START DATA SHOWN

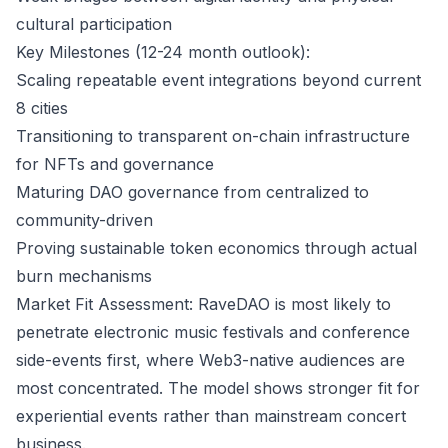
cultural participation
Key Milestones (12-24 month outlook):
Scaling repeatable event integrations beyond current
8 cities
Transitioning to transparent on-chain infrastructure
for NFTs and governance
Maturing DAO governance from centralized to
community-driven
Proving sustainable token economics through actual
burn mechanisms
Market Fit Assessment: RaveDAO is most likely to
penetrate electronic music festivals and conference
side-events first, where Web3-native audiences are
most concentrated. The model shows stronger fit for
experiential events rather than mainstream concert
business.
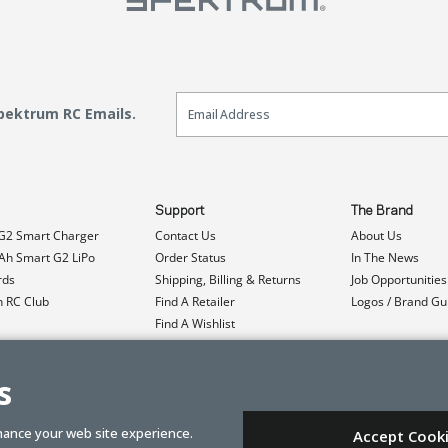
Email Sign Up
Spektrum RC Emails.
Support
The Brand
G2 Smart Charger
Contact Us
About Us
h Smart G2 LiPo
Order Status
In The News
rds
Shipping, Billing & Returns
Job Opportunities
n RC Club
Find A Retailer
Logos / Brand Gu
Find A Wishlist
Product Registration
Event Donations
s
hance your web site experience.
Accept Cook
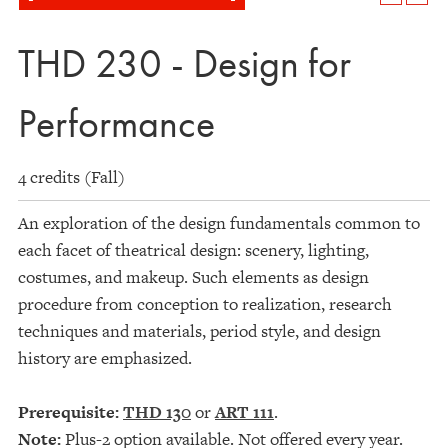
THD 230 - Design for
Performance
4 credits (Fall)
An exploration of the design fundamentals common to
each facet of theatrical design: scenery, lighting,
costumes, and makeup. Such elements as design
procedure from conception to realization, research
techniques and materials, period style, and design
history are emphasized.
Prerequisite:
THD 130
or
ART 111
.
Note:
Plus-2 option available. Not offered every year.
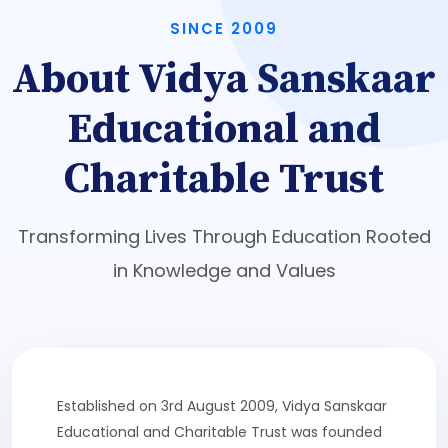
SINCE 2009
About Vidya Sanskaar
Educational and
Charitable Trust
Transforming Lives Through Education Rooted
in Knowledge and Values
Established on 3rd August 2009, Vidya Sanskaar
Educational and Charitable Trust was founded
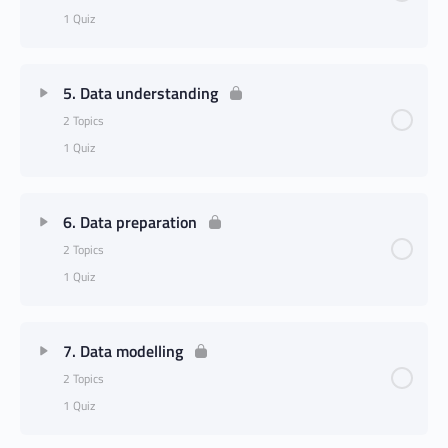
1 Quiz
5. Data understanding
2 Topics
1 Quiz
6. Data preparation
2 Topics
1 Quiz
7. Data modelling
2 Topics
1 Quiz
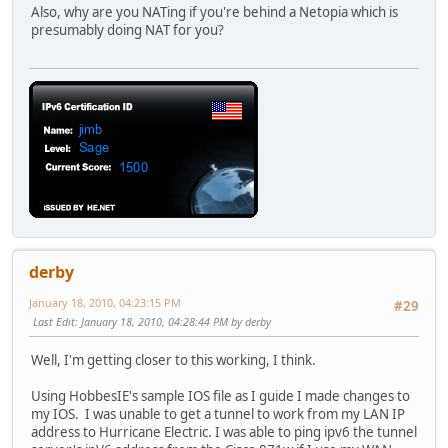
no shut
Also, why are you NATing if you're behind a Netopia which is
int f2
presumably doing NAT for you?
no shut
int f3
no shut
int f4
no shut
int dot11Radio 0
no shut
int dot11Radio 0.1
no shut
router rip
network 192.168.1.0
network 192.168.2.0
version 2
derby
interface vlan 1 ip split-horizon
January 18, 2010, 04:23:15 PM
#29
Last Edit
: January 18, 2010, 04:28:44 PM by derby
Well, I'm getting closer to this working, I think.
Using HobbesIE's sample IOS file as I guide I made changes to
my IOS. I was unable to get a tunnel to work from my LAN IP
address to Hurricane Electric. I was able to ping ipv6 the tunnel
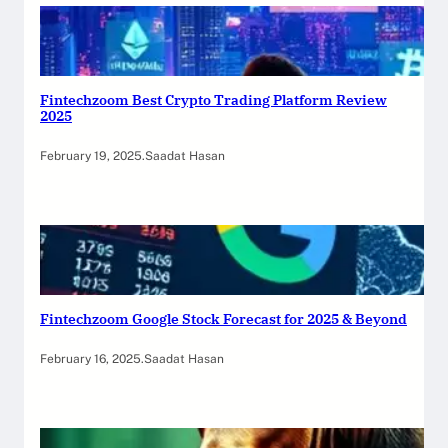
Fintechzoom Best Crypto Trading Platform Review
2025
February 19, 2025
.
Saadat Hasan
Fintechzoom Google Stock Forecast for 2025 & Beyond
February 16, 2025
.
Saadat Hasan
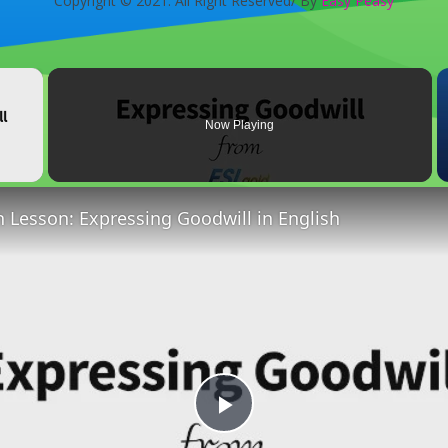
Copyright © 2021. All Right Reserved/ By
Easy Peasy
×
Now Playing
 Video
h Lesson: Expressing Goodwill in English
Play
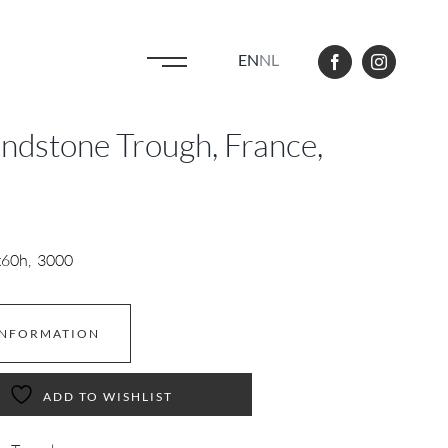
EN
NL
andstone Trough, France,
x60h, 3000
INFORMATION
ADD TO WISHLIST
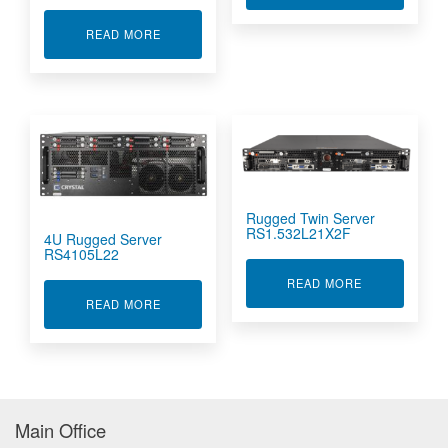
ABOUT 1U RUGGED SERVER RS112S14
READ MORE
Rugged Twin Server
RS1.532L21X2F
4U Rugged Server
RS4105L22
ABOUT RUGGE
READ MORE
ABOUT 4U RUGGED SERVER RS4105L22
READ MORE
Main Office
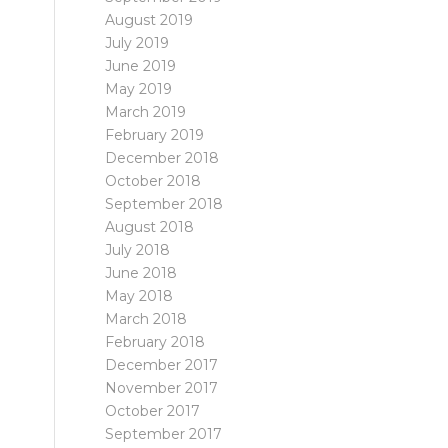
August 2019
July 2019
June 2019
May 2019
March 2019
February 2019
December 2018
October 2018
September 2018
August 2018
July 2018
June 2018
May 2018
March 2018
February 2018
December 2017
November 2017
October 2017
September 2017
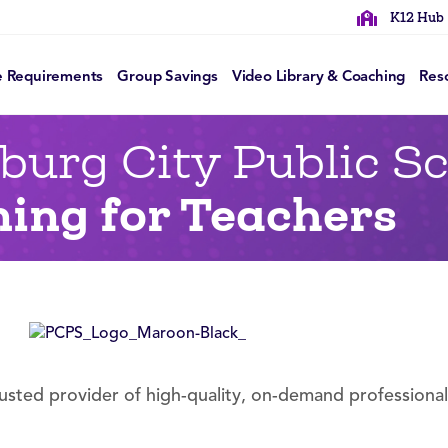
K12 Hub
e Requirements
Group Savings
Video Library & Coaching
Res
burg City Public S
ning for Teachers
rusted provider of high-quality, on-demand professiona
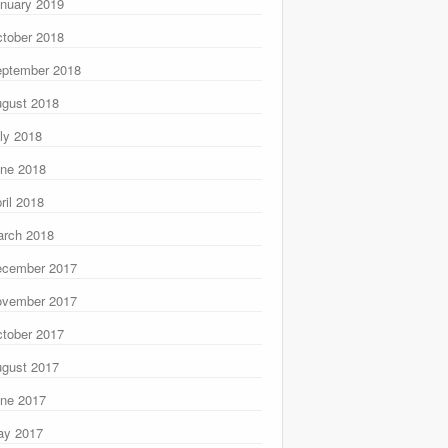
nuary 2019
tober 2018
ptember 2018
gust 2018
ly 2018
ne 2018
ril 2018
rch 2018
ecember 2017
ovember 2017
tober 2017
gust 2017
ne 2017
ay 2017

END DATA SHOWN
START DATA SHOWN

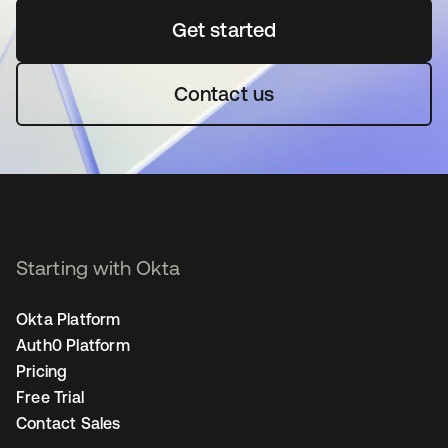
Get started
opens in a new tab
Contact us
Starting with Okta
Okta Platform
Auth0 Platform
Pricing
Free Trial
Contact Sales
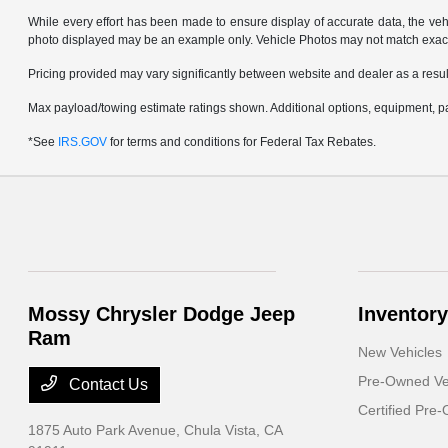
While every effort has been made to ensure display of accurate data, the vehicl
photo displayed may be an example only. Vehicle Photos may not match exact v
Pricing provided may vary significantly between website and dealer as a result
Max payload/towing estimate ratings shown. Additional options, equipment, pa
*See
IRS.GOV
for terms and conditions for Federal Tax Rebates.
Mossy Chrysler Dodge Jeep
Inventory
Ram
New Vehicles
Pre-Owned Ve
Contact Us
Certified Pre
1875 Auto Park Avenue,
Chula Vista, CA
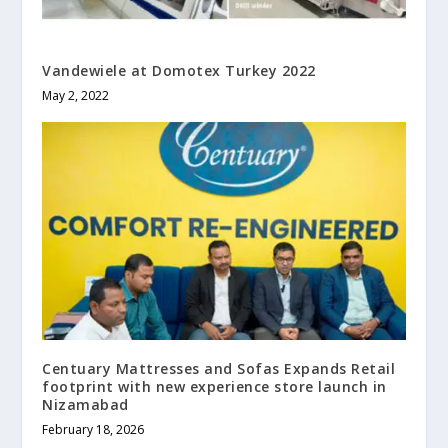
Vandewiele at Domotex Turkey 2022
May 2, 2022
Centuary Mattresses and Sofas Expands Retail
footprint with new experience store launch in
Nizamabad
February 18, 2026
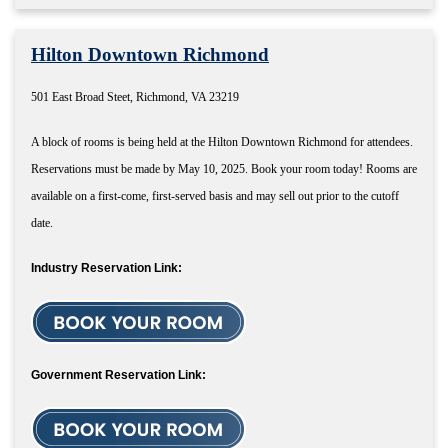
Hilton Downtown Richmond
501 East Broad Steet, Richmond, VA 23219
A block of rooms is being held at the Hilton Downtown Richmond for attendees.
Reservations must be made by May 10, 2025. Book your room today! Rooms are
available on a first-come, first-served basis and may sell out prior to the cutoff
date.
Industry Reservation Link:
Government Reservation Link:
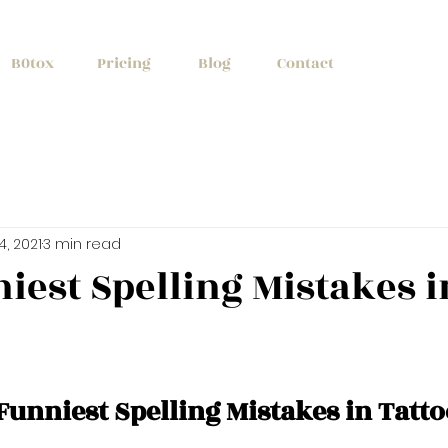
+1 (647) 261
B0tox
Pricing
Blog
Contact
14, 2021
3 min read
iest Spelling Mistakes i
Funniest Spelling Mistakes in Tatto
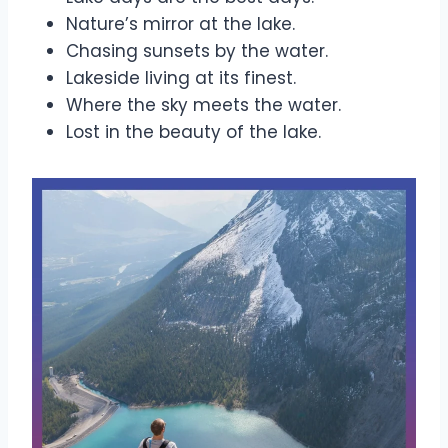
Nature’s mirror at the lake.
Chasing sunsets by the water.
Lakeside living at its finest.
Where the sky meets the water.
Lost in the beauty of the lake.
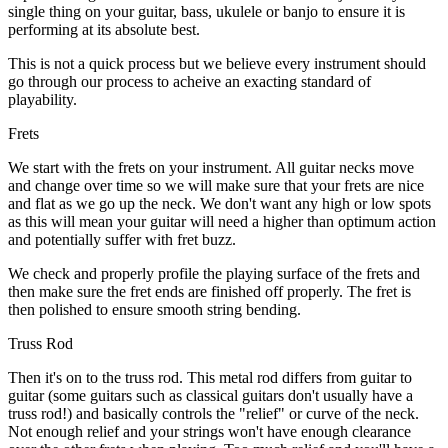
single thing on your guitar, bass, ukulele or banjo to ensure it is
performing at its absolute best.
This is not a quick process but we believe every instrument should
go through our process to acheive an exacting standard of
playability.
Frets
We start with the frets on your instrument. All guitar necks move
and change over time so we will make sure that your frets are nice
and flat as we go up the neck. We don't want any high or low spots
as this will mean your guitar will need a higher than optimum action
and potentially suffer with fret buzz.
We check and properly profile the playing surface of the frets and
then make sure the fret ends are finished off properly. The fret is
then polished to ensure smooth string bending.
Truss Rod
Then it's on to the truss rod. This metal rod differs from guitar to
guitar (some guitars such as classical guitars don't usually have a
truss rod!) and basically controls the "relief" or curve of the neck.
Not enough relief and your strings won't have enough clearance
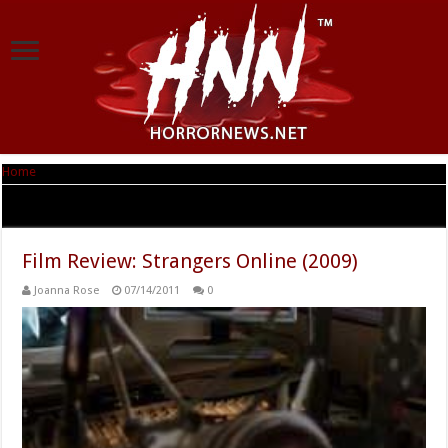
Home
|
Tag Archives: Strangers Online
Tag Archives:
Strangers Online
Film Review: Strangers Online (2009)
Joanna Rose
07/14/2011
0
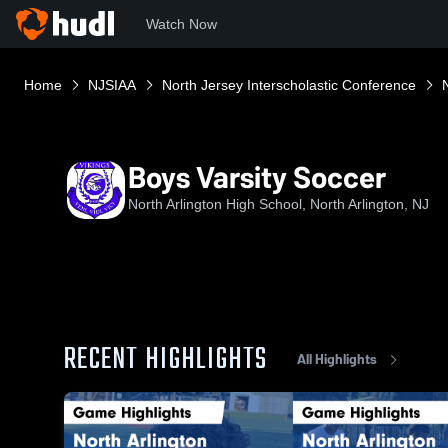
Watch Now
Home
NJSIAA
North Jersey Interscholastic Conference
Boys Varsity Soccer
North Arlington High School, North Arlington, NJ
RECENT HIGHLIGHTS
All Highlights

END DATA SHOWN
START DATA SHOWN

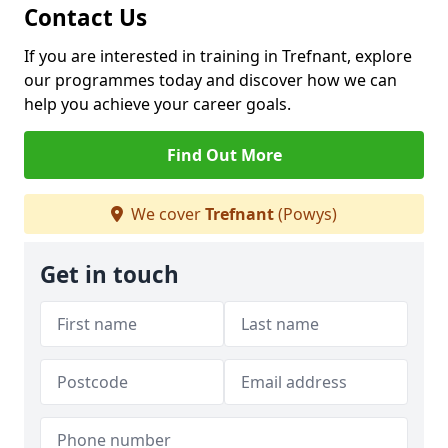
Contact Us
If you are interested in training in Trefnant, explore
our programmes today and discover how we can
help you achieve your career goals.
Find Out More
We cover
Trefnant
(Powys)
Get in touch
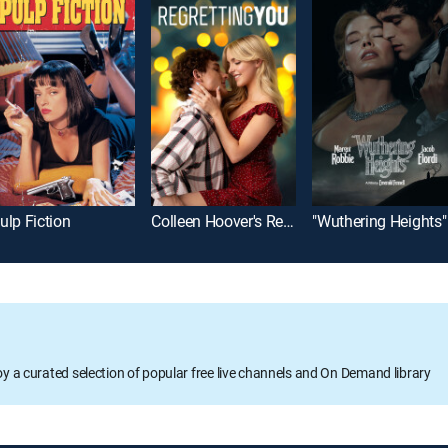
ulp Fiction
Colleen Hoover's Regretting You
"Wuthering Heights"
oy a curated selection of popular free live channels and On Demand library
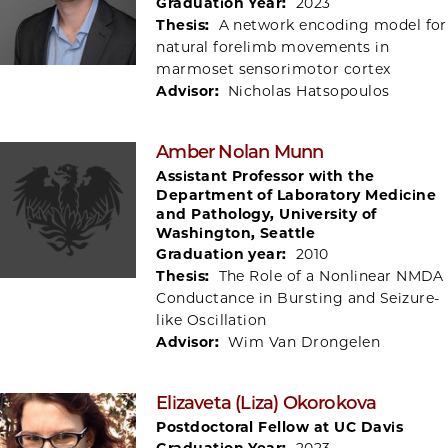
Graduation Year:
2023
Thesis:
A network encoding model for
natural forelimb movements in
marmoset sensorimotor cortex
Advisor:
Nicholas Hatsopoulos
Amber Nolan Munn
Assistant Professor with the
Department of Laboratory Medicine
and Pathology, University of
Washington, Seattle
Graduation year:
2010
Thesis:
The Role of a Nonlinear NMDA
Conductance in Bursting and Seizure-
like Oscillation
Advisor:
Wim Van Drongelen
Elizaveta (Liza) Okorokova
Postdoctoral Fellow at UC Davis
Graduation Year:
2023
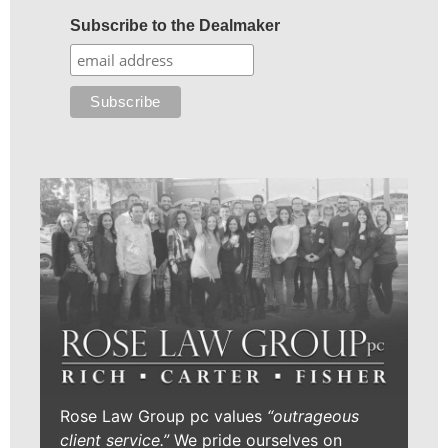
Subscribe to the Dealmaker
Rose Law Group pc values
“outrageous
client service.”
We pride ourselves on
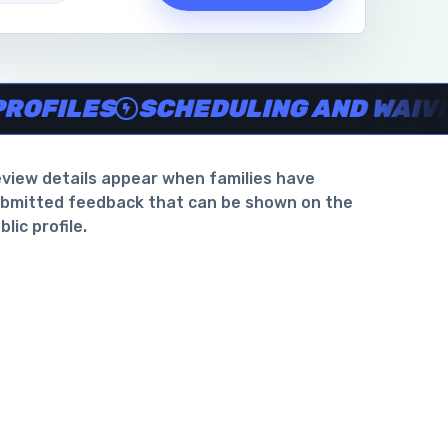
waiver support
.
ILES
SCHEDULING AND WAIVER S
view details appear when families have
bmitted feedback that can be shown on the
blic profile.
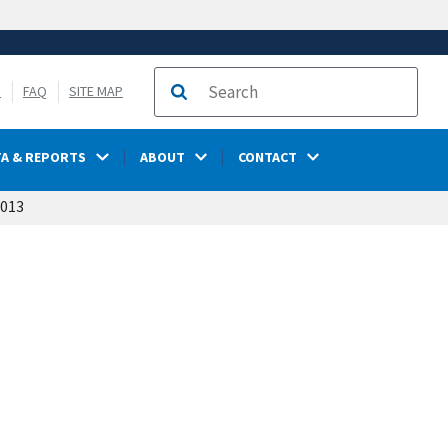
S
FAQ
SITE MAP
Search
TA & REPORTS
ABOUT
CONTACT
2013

END DATA SHOWN

ABOUT THIS TASK: Copy the stretch of the records above that runs from the line with "cultural participation" through the line with "penetrate electronic music". Both end lines belong in the copy, and nothing else does.

COMPLETED EXERCISE:
cultural participation
Key Milestones (12-24 month outlook):
Scaling repeatable event integrations beyond current
8 cities
Transitioning to transparent on-chain infrastructure
for NFTs and governance
Maturing DAO governance from centralized to
community-driven
Proving sustainable token economics through actual
burn mechanisms
Market Fit Assessment: RaveDAO is most likely to
penetrate electronic music festivals and conference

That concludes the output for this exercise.